Like most cats, sleeping in comfort is a top priority for Maysie.
Opinion
JUDITH SAYS: My beautifully clean kitchen floor is no longer. Maysie arrived for breakfast sans her gumboots and now there are dirty cat prints all over it.
If I'm honest, there's skid marks down thebathroom wall below the window Maysie likes to jump in.
Sometimes when I'm going to bed I'll find her sitting on the vanity waiting for me to do my teeth as she's fascinated by the running water.
It's futile leaving the bath plug on the edge of the bath. She has a sixth sense about that and will rush in to restore her slot car to where it belongs – in the tub. There'll be much bashing and crashing as she does it.
Maysie was meant to be called Maeve, after Maeve Wiley - one of the main characters in Sex Education. But the guy I was seeing at the time couldn't say Maeve. He kept saying May and I thought that was too short, so Maysie was born.
Maysie and her siblings had been put in a sack and dumped on the side of a road near Eketahuna and left to die. I can barely type these words, such is the horror and fury I feel that someone would do that. Thankfully, a passing cyclist heard their cries and they were rescued.
The vet nurse who went to pick them up that day showed me a photo she took. I couldn't look at it other than to register they barely looked like kittens they were so dehydrated and malnourished.
Maysie has a whole playbook of facial expressions from young and playful to serious and ancient. But my favourite physical feature is the tip of her tail, which is much darker than the rest of her. It's like she dipped it in a can of stripped paint.
MAYSIE SAYS: There's lots of things I don't like about Mummy, but typing too much hurts my paws so I'll limit myself to two jots.
Sometimes she tells me I've had enough to eat. I mean, seriously, who does she think she is? My mother? I'll decide when I've had enough to eat, thank you very much.
She's worried my doctor is going to comment on my wobbly bits and say she's a bad mother, but I'll bribe the doc with a pot pouri of personally ripped leaves. Who could resist such a gift?
Secondly, she yells at me when I shred bills, legal documents and precious memories. She says I don't get enough exercise but then when I do boxcat she gets cross.

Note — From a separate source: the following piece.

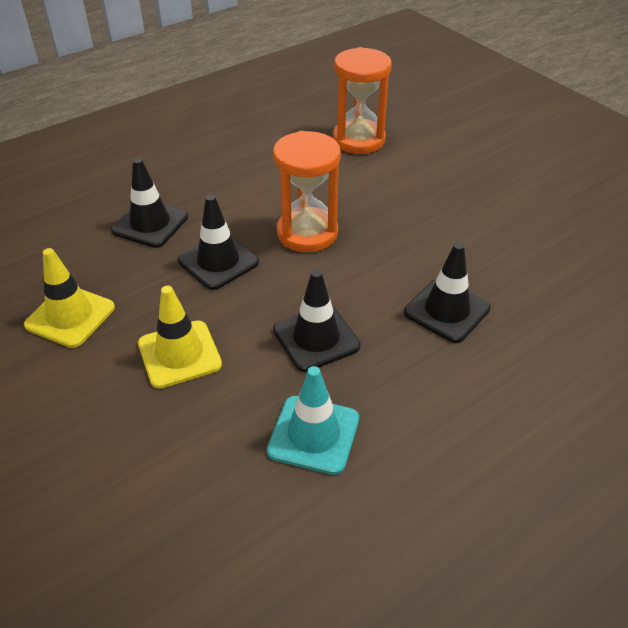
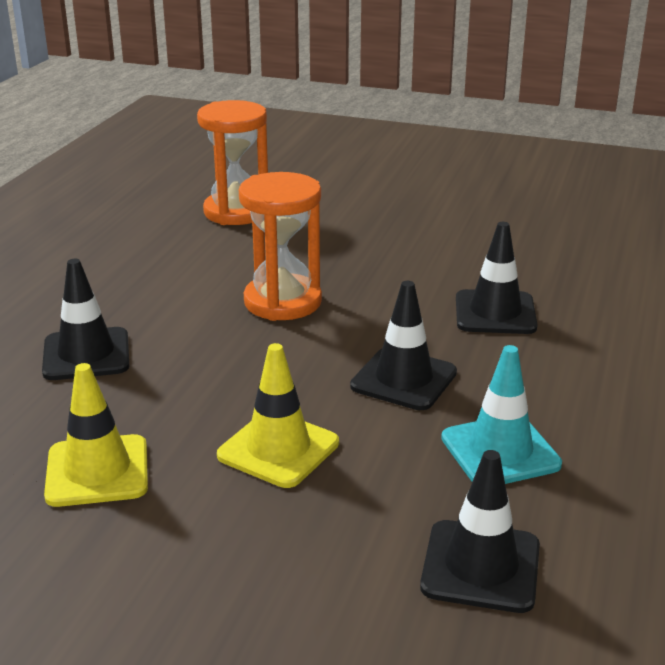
camera: 35 degrees left, 15 degrees down
(218, 262) = (216, 358): black traffic cone -> black traffic cone (480, 566)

But I do love her. We're a team and I hate it when she leaves the house.
When she's sick or sad, I get super close to her and purr extra loud. When she's done too much, which is most days, I sit on her chest so she has to rest.
People have troubling spelling my first and last names. They usually get my middle name, Belle, correct, but think it's Maisie Lacey.
Mummy's last cat was called Bella Boy Lacy. People spelt his name right, but they kept using the wrong pronoun. Mummy wanted a cat called Bella and she wasn't going to let a small detail like gender get in the way.
Mummy has a photo of Bella as a kitten on the side table in the lounge, next to a box containing Bella's ashes. Out of respect to my fellow feline, I don't go near that table.
At 16, Bella was diagnosed with mouth cancer and he had to be put down. Mummy says it was like killing her child but he was trying to cough the cancer out and couldn't go on like that.
Bella taught Mummy how to be the best cat mother and for that I'm super grateful.